Although Shirina was standing at that point, she couldn’t bring herself to walk out. She still felt that she needed somebody to tell her it was okay to leave. Fear flipped her stomach and kept her rooted to her seat, her hand squeezing around her phone. She noticed a window had popped up: “Are you sure you want to disable FindMe?” She hadn’t confirmed it. She pressed no and made herself visible. It was really only when Shirina heard the commotion outside the doctor’s office that she sprang into action and rushed to the door. It didn’t occur to her that the voices outside were Jezmeen’s and Rajni’s, just that somebody was providing a distraction outside.

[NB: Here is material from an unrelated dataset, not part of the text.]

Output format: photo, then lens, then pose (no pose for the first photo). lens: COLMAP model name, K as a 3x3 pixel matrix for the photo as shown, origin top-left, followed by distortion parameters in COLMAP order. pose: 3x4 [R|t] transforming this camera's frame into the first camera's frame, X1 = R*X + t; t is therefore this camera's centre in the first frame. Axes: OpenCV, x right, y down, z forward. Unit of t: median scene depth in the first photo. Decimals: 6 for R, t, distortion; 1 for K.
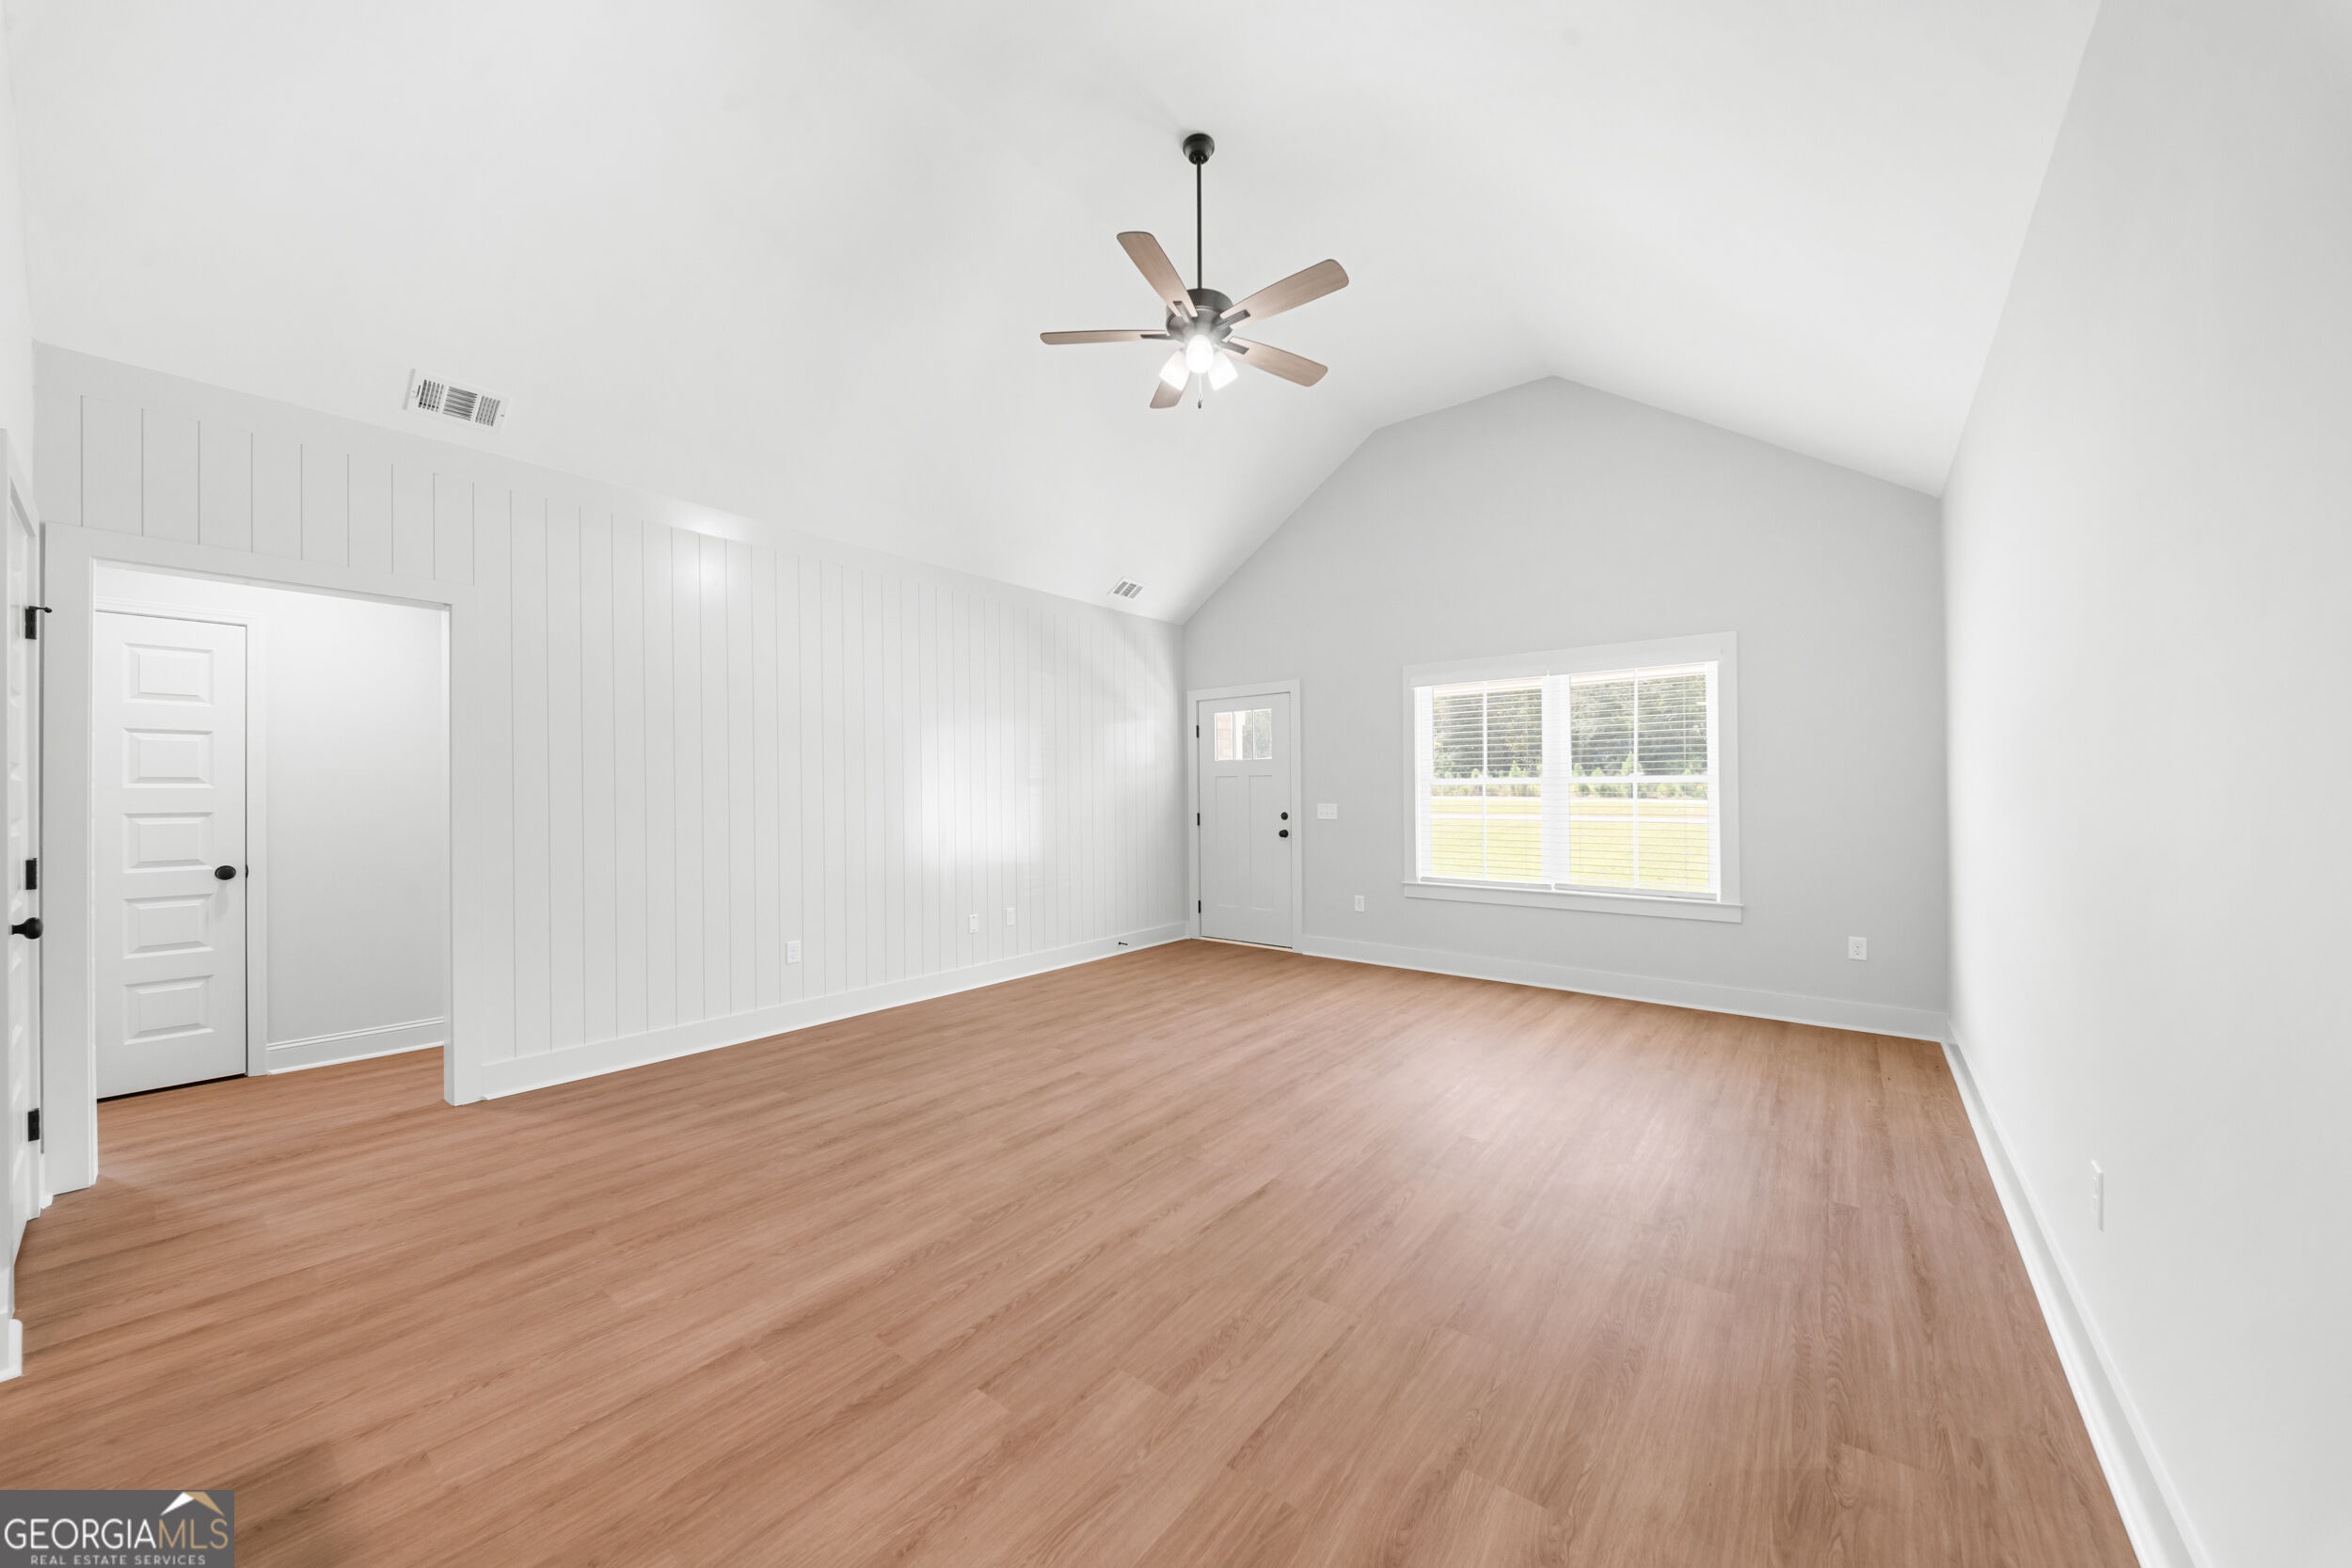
lens RADIAL K [[826.6, 0, 1172.8], [0, 826.6, 791.3], [0, 0, 1]] dist [-0.000664, -0.000141]
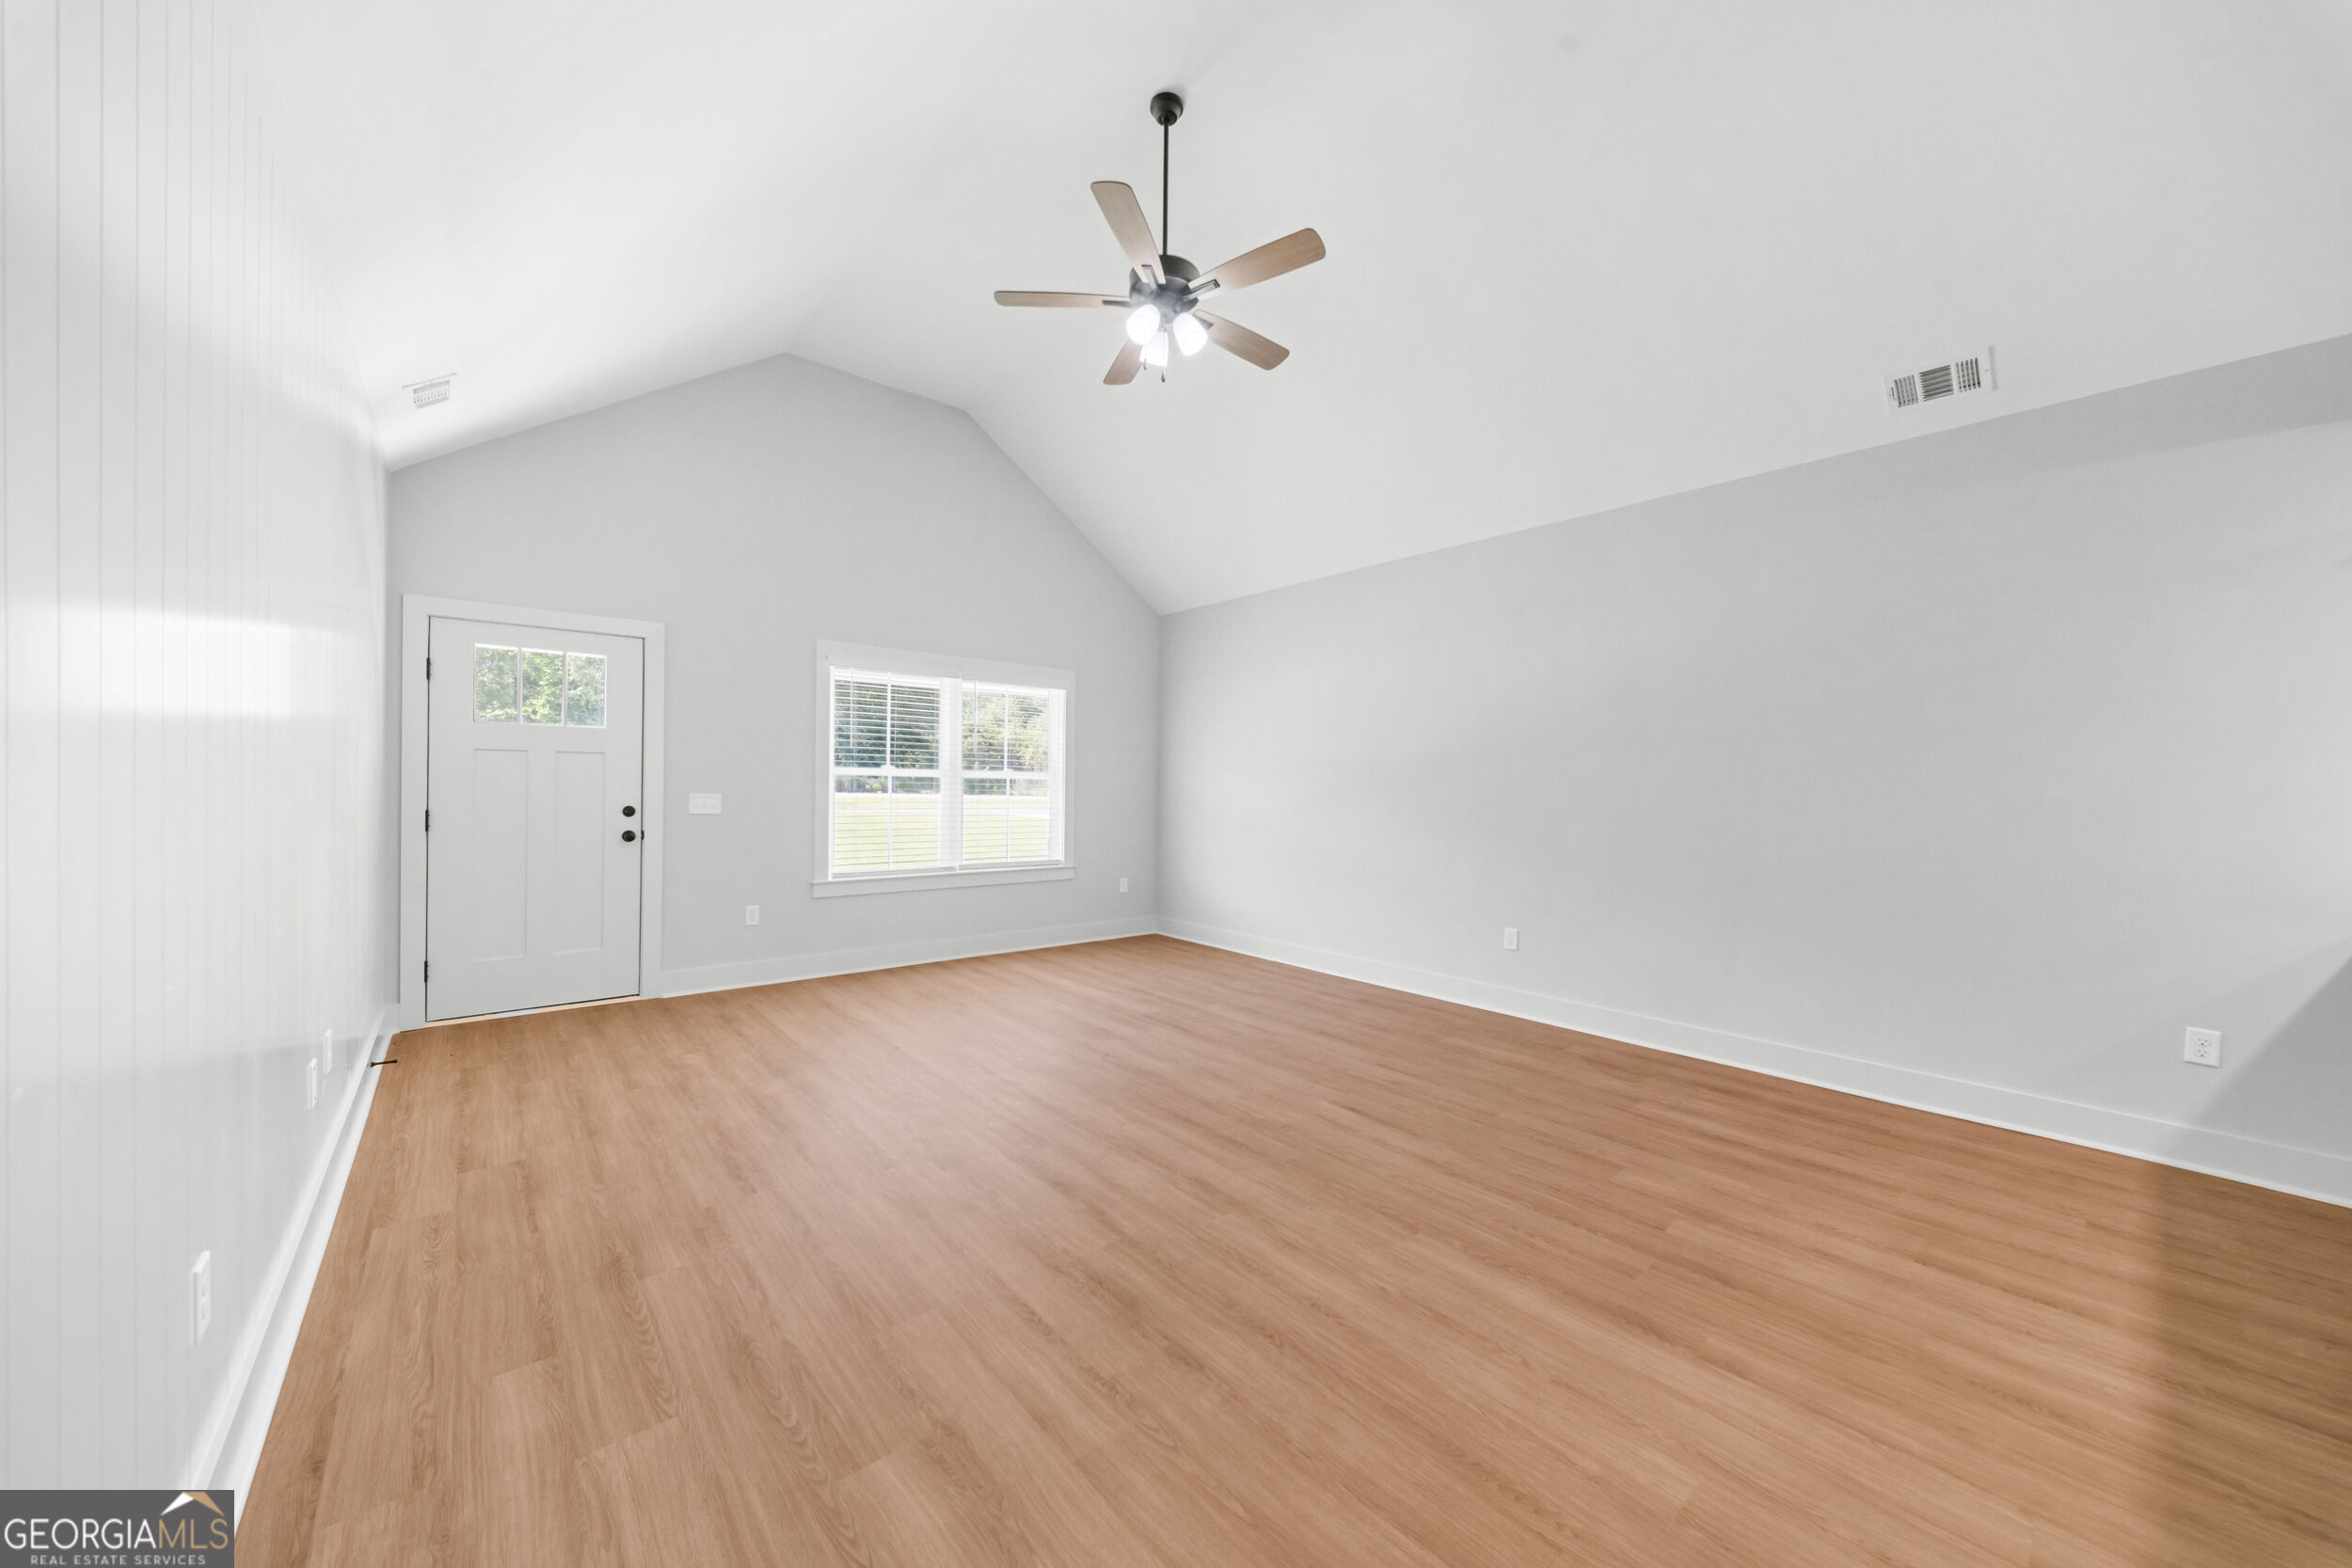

Somebody was knocking on her adjoining door now. “Come in,” she called. Rajni poked her head in. “You all right?” she asked for the hundredth time that day. “Do you need anything?”
“I’m okay,” Shirina said. Perhaps she shouldn’t be sitting so close to the window—it probably made Rajni nervous even though it was sealed shut. “Thank you for organizing this room again, by the way. It must have cost a fortune at the last minute.”
Rajni waved the comment away. “It’s fine,” she said. “The more important thing is that you’re comfortable. How’s the nausea?”
“Comes and goes,” Shirina said.
Rajni stepped into the room and sat on the edge of Shirina’s bed. She smoothed out the covers even though they were stretched taut over the mattress. The room smelled faintly like rosewater from the honeymoon suite on the same floor.
“What would you like to do today, then?” Rajni asked brightly. “We should start with brunch. I saw that there are some nice restaurants nearby.”